Ann, the new EP by New Jersey pop-punk act The Front Bottoms—guitarist and vocalist Brian Sella, plus childhood friend Mathew Uychich on drums, with new addition Tom Warren on bass and guitar—is the second release in the band’s “grandma series,” a pair of EPs featuring new recordings of old material and named after Sella and Uychich’s grandmothers. As the band celebrates its 10th anniversary, it felt the time was right to look back.

“We were messing around with the idea of going back in our catalog of about 30 or 40 songs of early material and re-recording them,” says Sella. “When we first made these songs, the idea was to record everything in our friend’s studio, then immediately upload them to the internet that night. Our goal with the EPs was to take that material and try to re-capture that energy.”

Sella explains, “The first EP was called Rose, named after Matt’s grandmother, who had passed away right around the same time we started work on the project. It’s a drawing of her on the cover.” During the recording process, Sella’s grandmother also died. The band decided that its next EP would be titled Ann in her memory, and Sella enlisted his mother to produce the artwork. The EP, Sella says, is “full of songs my grandmother liked.”

The band, which returned home from a lengthy European tour earlier this year, is currently on a cross-country tour in support of Ann. But Sella insists that the group’s schedule isn’t as draining as one might think.

════

Written task a:
Extract the records from the line with "What is the greatest value displayed?" up to and including the last line of the records, reproducing every line without change and leaving out the picture lines.

════

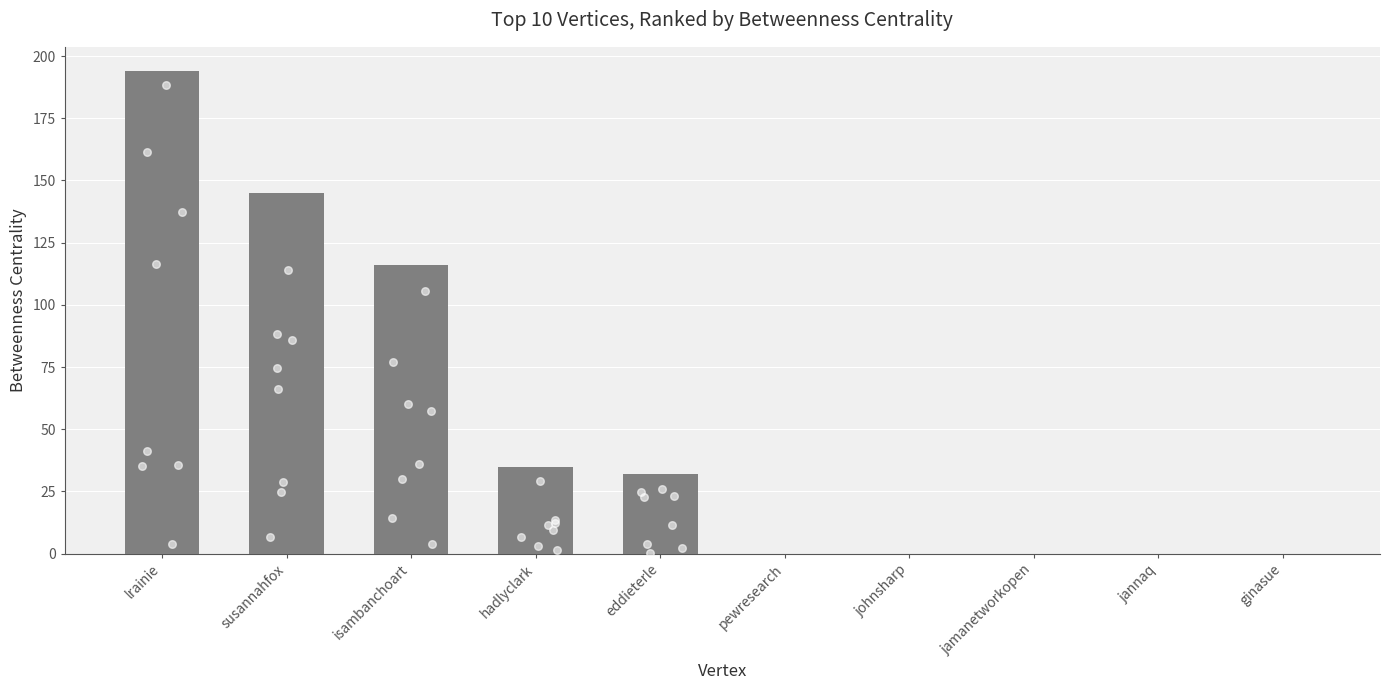

Which has a higher value, jamanetworkopen or isambanchoart?

isambanchoart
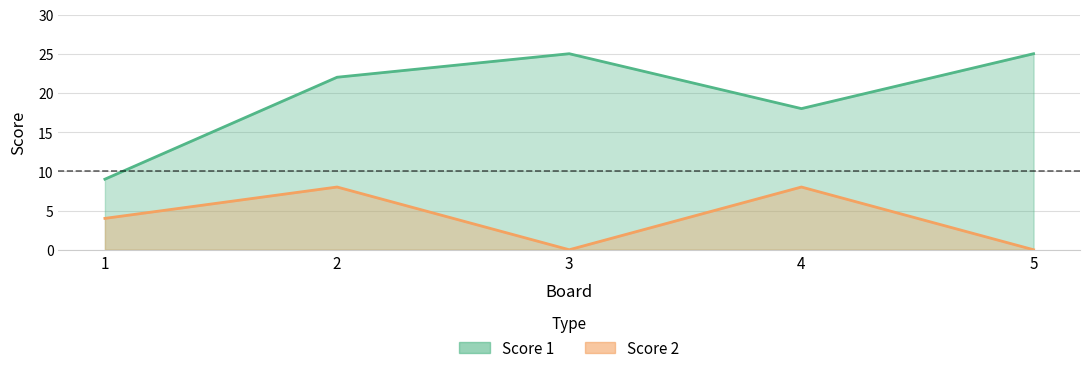

What is the difference between the maximum and second lowest values in the Score 1 series?

7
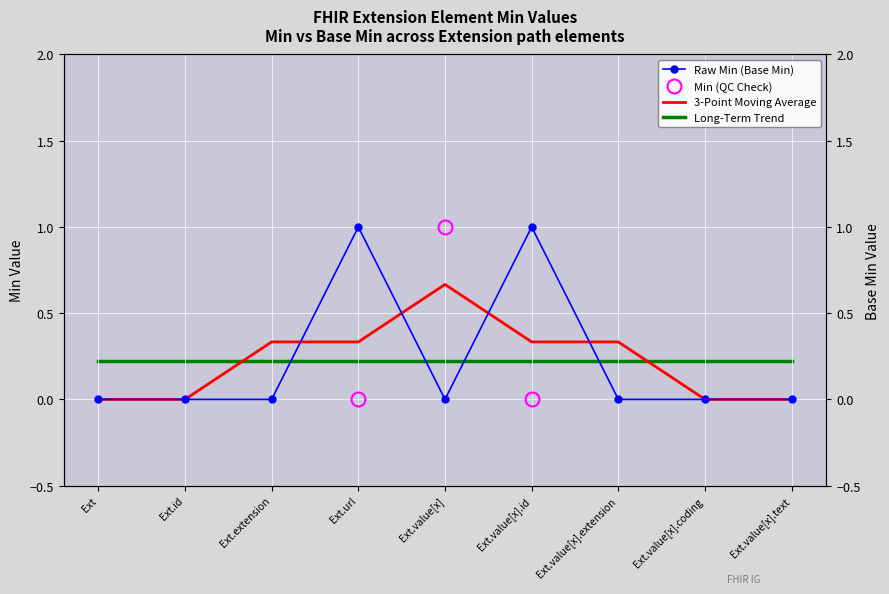

What is the difference between the second highest and second lowest values in the Raw Min (Base Min) series?

1.0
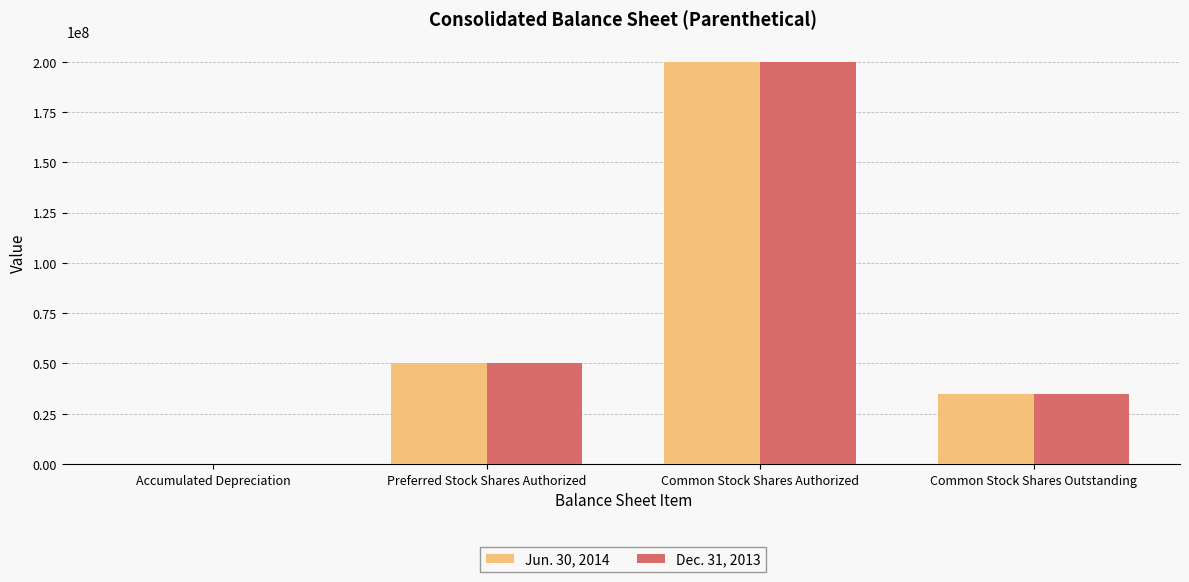

What is the greatest value displayed?

200000000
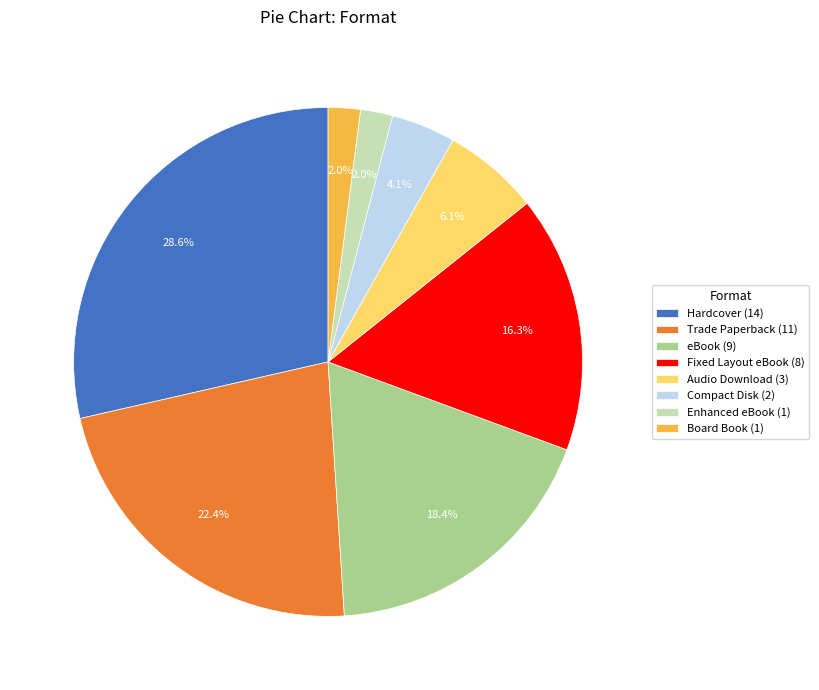

Count the number of slices in the pie.

8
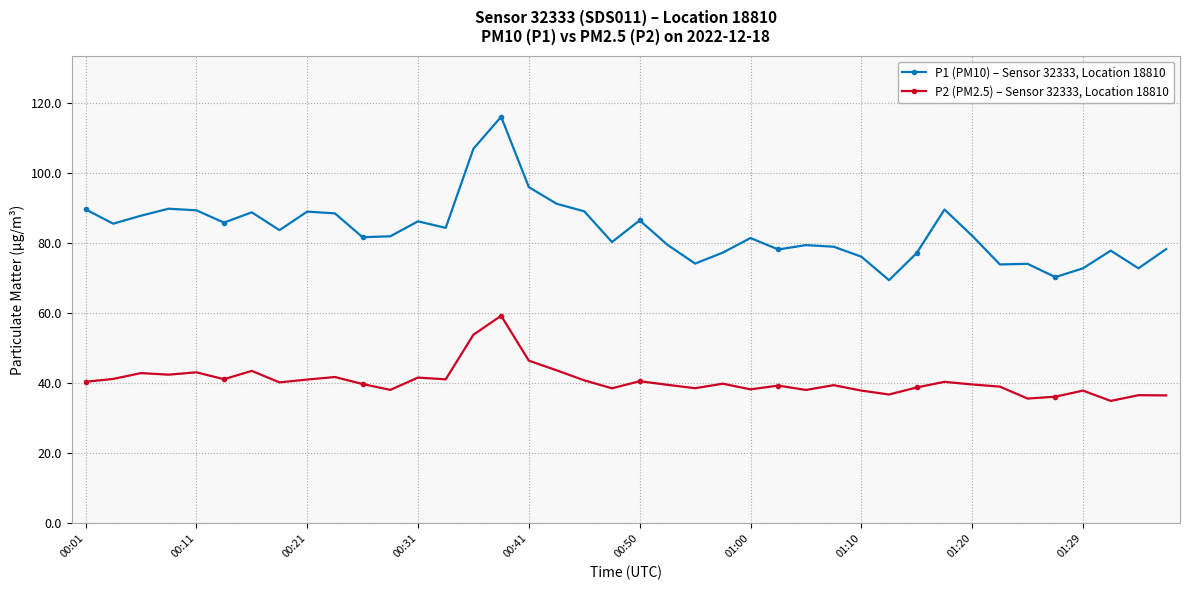

True or false: P2 (PM2.5) – Sensor 32333, Location 18810 has more than 2 points higher than both neighbors.

True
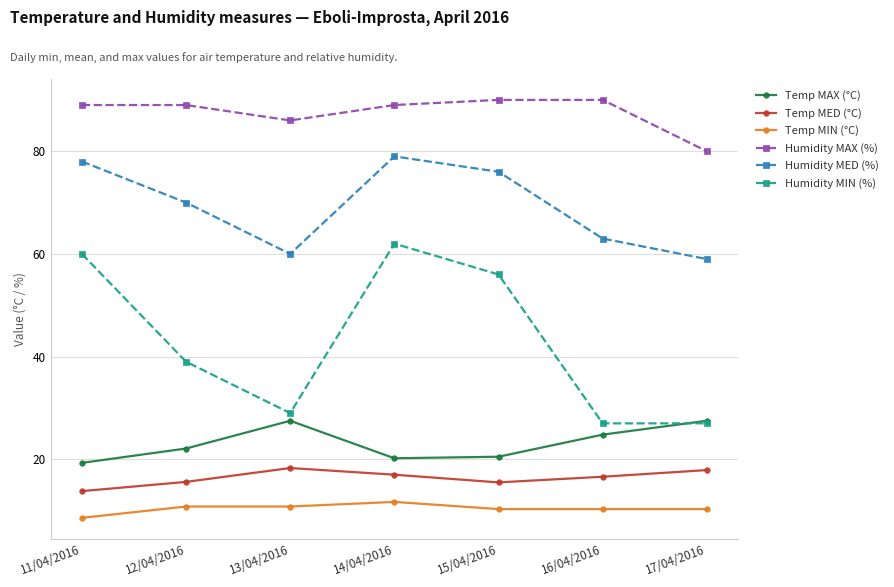

What is the difference between the highest and lowest values at 13/04/2016?

75.2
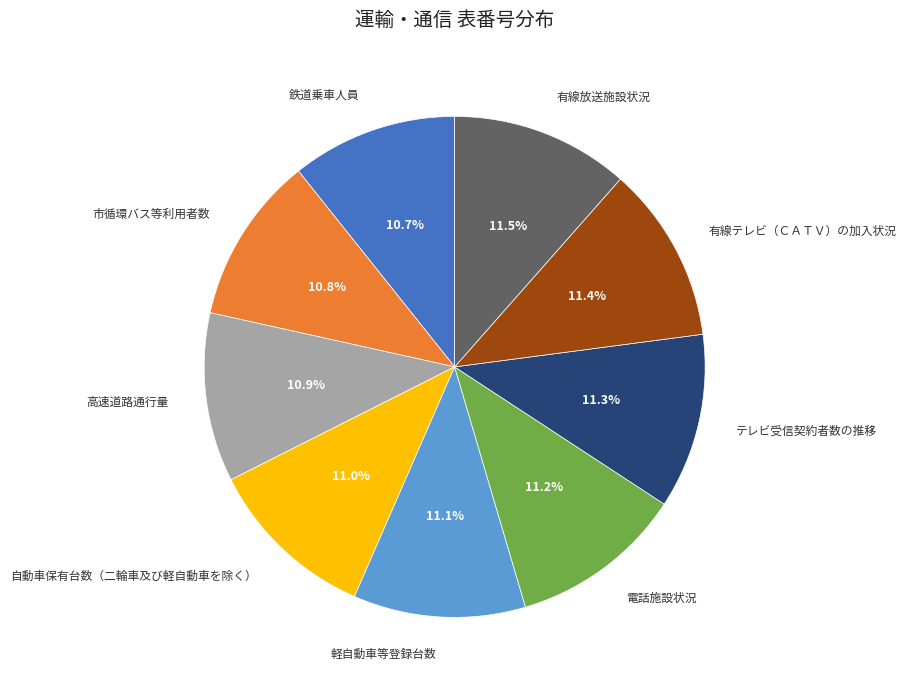

What is the ratio of the value at 軽自動車等登録台数 to the value at 鉄道乗車人員?

1.0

════

Written task b:
Copy the passage of The Front Bottoms text from "The band, which" up to and including "one might think." without any changes.

Solution a:
What is the greatest value displayed?

200000000

Count the number of slices in the pie.

8

True or false: P2 (PM2.5) – Sensor 32333, Location 18810 has more than 2 points higher than both neighbors.

True

What is the difference between the highest and lowest values at 13/04/2016?

75.2

What is the ratio of the value at 軽自動車等登録台数 to the value at 鉄道乗車人員?

1.0

Solution b:
The band, which returned home from a lengthy European tour earlier this year, is currently on a cross-country tour in support of Ann. But Sella insists that the group’s schedule isn’t as draining as one might think.